Ce niveau II est donc Ă  mi-chemin entre les classes disjointes et les classes englobantes, les premiĂšres demeurant la plupart du temps les prĂ©fĂ©rĂ©es. Il y a donc relativisation des prĂ©dicats, ce qui, du point de vue des implications entre actions, comporte deux consĂ©quences. D’une part, l’enregistrement d’un prĂ©dicat entraĂźne une sorte de « conjonction obligĂ©e » avec ceux de mĂȘme nature, mais en mĂȘme temps la constatation des diffĂ©rences conduit Ă  une diffĂ©renciation de nouvel les sous-classes. Toute la construction des « groupements » opĂ©ratoires consiste alors en une synthĂšse Ă©quilibrĂ©e des similitudes et des oppositions, ce qui est en bon chemin dĂšs ce niveau II mais ne s’achĂšve qu’avec le niveau III, dont voici un exemple :

FR A (11 ;11) part de la classe la plus englobante et rĂ©unit d’emblĂ©e le tout en proposant comme Ă©tiquette le terme gĂ©nĂ©rique de « bougies diverses, parce qu’aucune n’a la mĂȘme forme ; il y en a qui ont la mĂȘme forme, mais qui sont les plus petites et les plus grandes 
 et d’autres de couleurs diffĂ©rentes et (en mĂȘme temps) pas de la mĂȘme grandeur. Ce n ’est donc pas trĂšs prĂ©cis ». Lors des adjonctions ou suppressions, « de toute façon ce sera la mĂȘme chose qu’avant ou bien quelque chose d’autre »; ce qui la conduit Ă  proposer une sĂ©rie de sous-classes possibles dont la rĂ©union ramĂšne Ă  la dĂ©nomination initiale de « bougies diverses ».
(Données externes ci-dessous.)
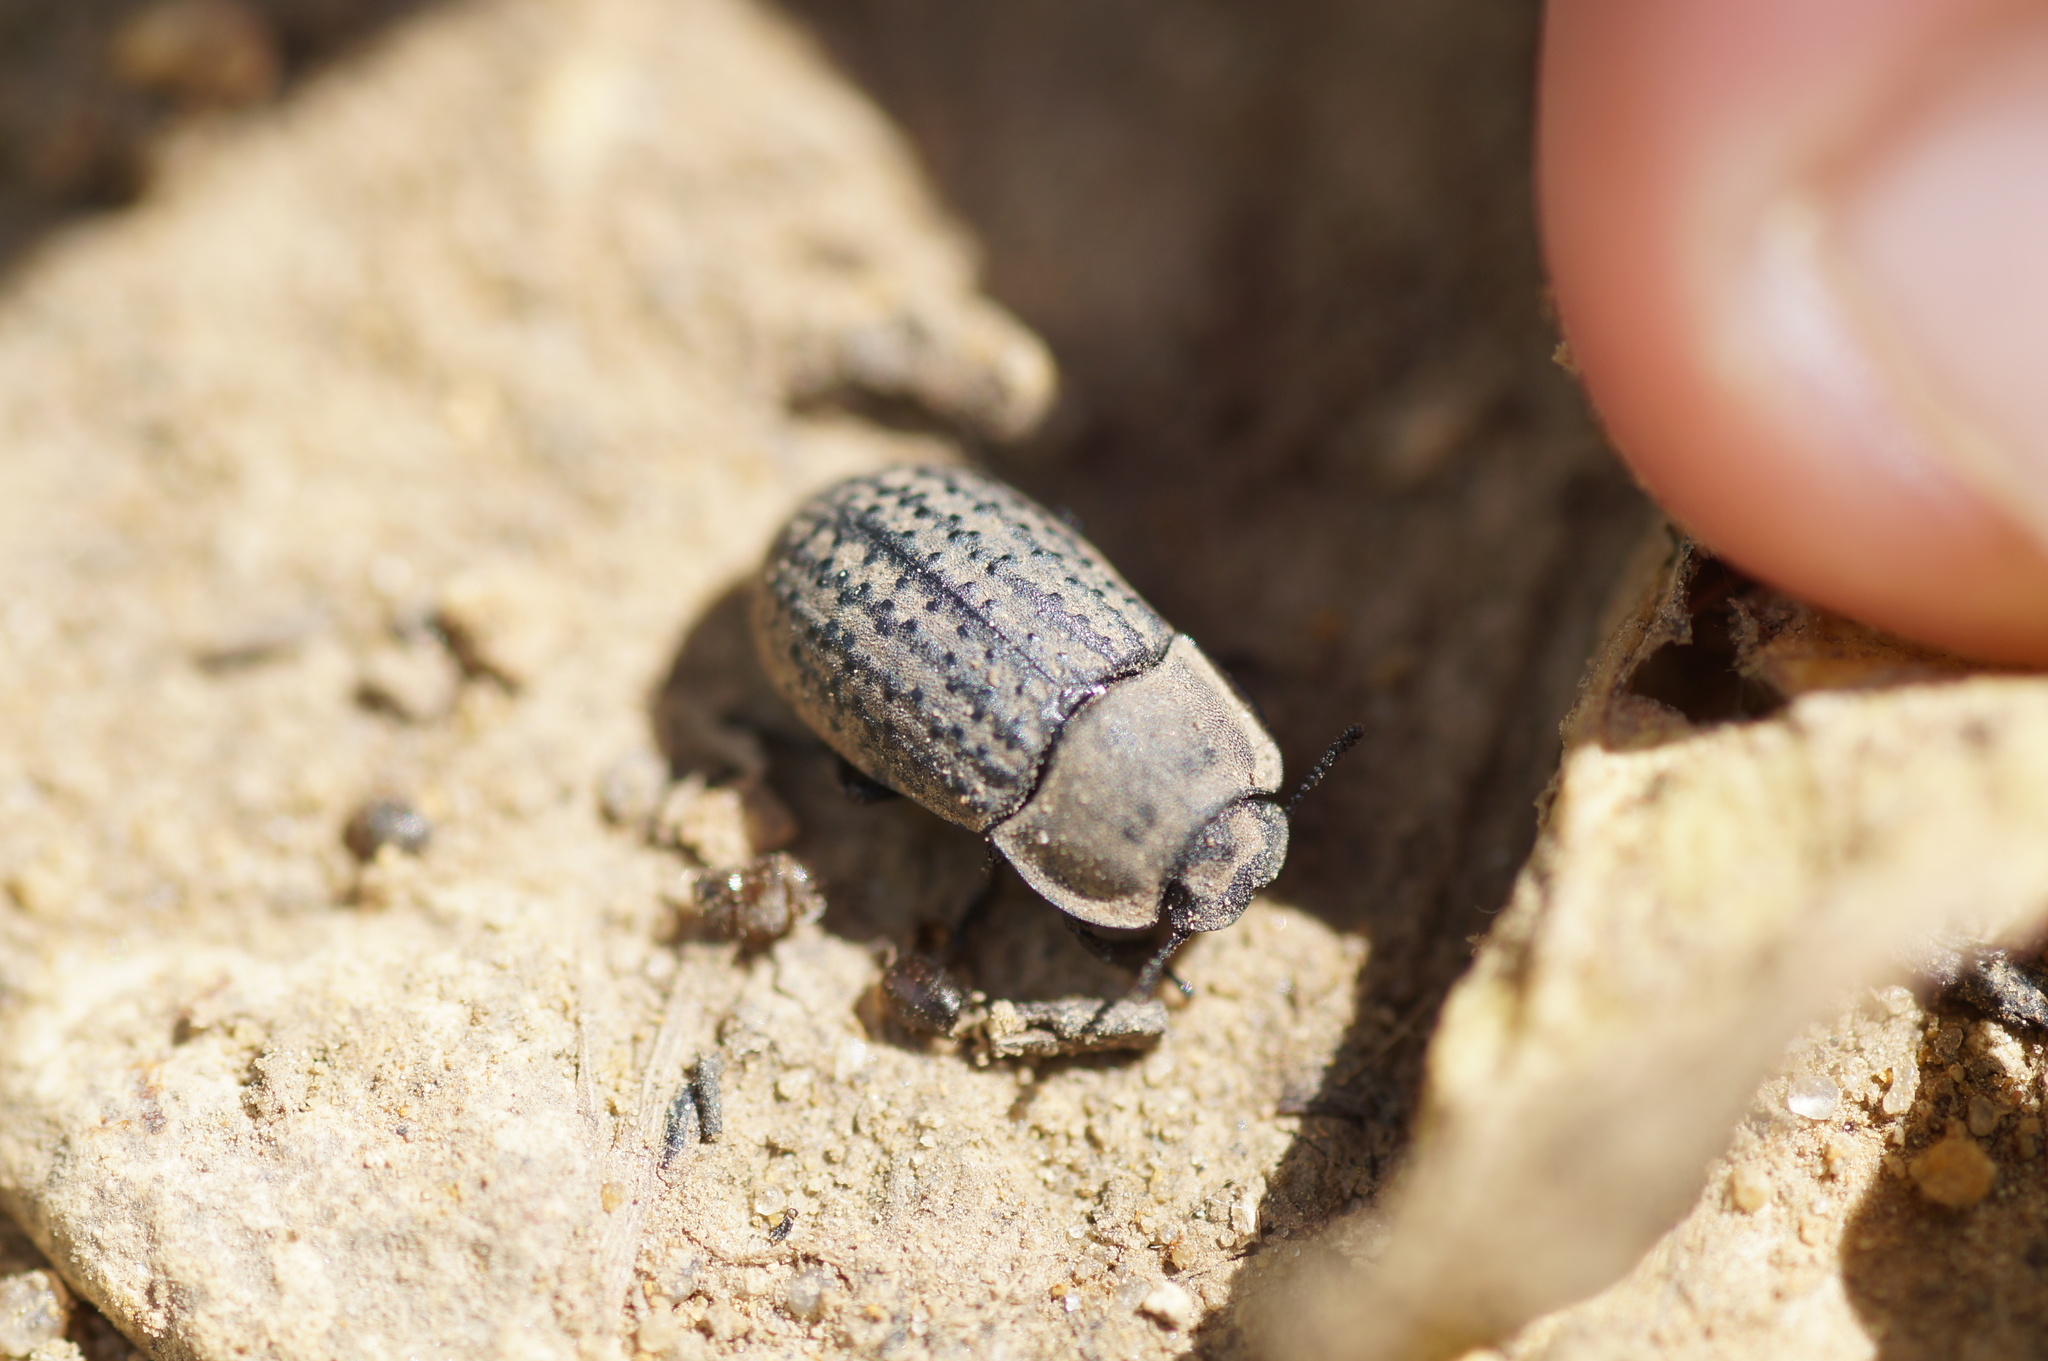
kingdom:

Certains sujets, pour unifier cette diversitĂ©, se bornent Ă  caractĂ©riser les sous-classes par le nombre de leurs Ă©lĂ©ments, mais ce n’est que provisoire, ensuite ils raisonnent comme Fra.

Section III
Transformations de structures 5

Le problĂšme Ă  examiner maintenant consiste Ă  prĂ©senter au sujet certains objets reliĂ©s en une structure d’ensemble et de voir si avec un autre contenu il sera capable de reconstituer la mĂȘme structure. Or, nous avons vu plus haut que la structure sĂ©riale semble si prĂ©gnante qu’elle suffit mĂȘme Ă  modifier les grandeurs attribuĂ©es aux Ă©lĂ©ments selon la place qu’ils occupent. Mais Ă  notre Ă©tonnement, nous allons voir que la sĂ©riation elle-mĂȘme n’est pas toujours imitĂ©e ou reconstituĂ©e lorsqu’on prĂ©sente d’autres contenus Ă  ordonner. A fortiori il en sera de mĂȘme de structures plus complexes (emboĂźtements, intersections, etc.) en utilisant des contenus aussi variĂ©s que cinq clous, des triangles similaires de surfaces diffĂ©rentes ou des bracelets (cercles de diamĂštres croissants), des cartes reprĂ©sentant un, trois, cinq, sept ou neuf souris, dix rectangles de couleurs diffĂ©rentes, des cylindres de diamĂštres croissants avec alternances de blancs, de noirs, etc. La technique consiste Ă  sĂ©rier les clous devant le sujet ou Ă  prĂ©senter d’autres contenus structurĂ©s et Ă  demander de structurer de la mĂȘme façon les diffĂ©rents contenus.

5. Sériations

On retrouve trois niveaux principaux. Voici des exemples du premier :

INA (4 ;6), avec un modĂšle consistant en cinq clous bien sĂ©riĂ©s, croit le reconstituer correctement en formant un simple alignement mais sans ordination (1, 5, 4, 2, 3): « C’est pareil ? - Oui. - Tu es sĂ»re ? - Oui. - Comment faire pour avoir exactement la mĂȘme chose ? - (Elle les retourne : pointe en bas et base en haut mais dans le mĂȘme ordre). - Tu peux faire de mĂȘme avec les souris ? - Comme ça (de nouveau un simple alignement, sans tenir compte du nombre). - Et avec les bracelets ? - (Alignement irrĂ©gulier) ».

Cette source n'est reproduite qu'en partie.